• [Your instructions] Please quote the CCDC90B text word for word, beginning at "Transmembrane Helices: None" and stopping after "Dependent Phosphorylation sites.".

• [Extract]
:::::
Coiled coil domain containing 90B, also known as CCDC90B, is a protein encoded by the CCDC90B gene.

Gene 

CCDC90B is located on chromosome 11 in humans. It is neighbored by:
 PCF11, a mammalian pre-mRNA cleavage complex 2 protein
 ANKRD42, ankyrin repeat protein involved with calcium ion bonding
 BC070093
 DLG2, a member of the membrane-associated guanylate kinase (MAGUK) family

Protein

Structure 
This protein is characterized by the presence of a domain of unknown function, DUF1640. This domain is a characteristic of the entire protein with the exception of the first twenty-three amino acid residues - MNSRQAWRLFLSQGRGDRWVSRP - which are a mitochondrial targeting site and cleaved.

The protein has seven predicted alpha helices, a characteristic of coiled-coil proteins.

Predicted Properties 

Molecular Weight: 26.72 kDa

Isoelectric point: 7.5

Transmembrane Helices: None

Post-translation modifications:
Chloroplast transit peptides:  None
Signal pepties:  None
C-mannosylation sites:  None
N-glycosylation sites:  None
Mitochondrial targeting: Yes 
Cleaved site:  MNSRQAWRLFLSQGRGDRWVSRP

Cellular Location 

CCDC90B is presumably a mitochondrial protein. It is predicted to contain at least three specific phosphorylation sites: Protein Kinase C Phosphorylation sites, Casein Kinase II Phosphorylation sites, and cAMP/cGMP Dependent Phosphorylation sites.
:::::
Saved data records:

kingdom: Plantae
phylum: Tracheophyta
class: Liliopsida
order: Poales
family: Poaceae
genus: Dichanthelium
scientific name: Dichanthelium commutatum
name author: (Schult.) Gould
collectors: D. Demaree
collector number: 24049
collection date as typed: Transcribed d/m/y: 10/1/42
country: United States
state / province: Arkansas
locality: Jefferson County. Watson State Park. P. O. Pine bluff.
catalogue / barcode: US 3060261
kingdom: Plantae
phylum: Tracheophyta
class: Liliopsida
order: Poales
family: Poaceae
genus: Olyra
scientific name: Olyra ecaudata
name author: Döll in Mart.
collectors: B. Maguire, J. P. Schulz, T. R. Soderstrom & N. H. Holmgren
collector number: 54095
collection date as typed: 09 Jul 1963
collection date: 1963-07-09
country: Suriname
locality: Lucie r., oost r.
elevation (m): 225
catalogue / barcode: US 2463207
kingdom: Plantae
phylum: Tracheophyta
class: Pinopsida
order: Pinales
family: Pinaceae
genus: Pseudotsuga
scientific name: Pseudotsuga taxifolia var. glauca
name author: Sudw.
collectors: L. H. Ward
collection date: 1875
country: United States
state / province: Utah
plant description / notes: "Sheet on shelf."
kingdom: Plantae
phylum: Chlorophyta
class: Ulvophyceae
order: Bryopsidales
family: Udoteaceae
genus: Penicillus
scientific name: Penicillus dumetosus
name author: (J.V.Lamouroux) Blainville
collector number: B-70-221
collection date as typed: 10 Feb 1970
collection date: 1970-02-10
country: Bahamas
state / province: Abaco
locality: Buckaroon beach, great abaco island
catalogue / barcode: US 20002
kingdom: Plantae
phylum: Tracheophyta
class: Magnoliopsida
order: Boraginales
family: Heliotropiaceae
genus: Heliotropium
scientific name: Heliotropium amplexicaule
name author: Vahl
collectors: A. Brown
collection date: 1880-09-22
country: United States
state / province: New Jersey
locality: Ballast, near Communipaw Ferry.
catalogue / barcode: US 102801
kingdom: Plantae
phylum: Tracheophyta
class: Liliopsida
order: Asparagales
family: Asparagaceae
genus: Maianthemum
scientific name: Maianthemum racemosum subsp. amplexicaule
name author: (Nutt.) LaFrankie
:::::
• [Answer for this exercise]
Transmembrane Helices: None

Post-translation modifications:
Chloroplast transit peptides:  None
Signal pepties:  None
C-mannosylation sites:  None
N-glycosylation sites:  None
Mitochondrial targeting: Yes 
Cleaved site:  MNSRQAWRLFLSQGRGDRWVSRP

Cellular Location 

CCDC90B is presumably a mitochondrial protein. It is predicted to contain at least three specific phosphorylation sites: Protein Kinase C Phosphorylation sites, Casein Kinase II Phosphorylation sites, and cAMP/cGMP Dependent Phosphorylation sites.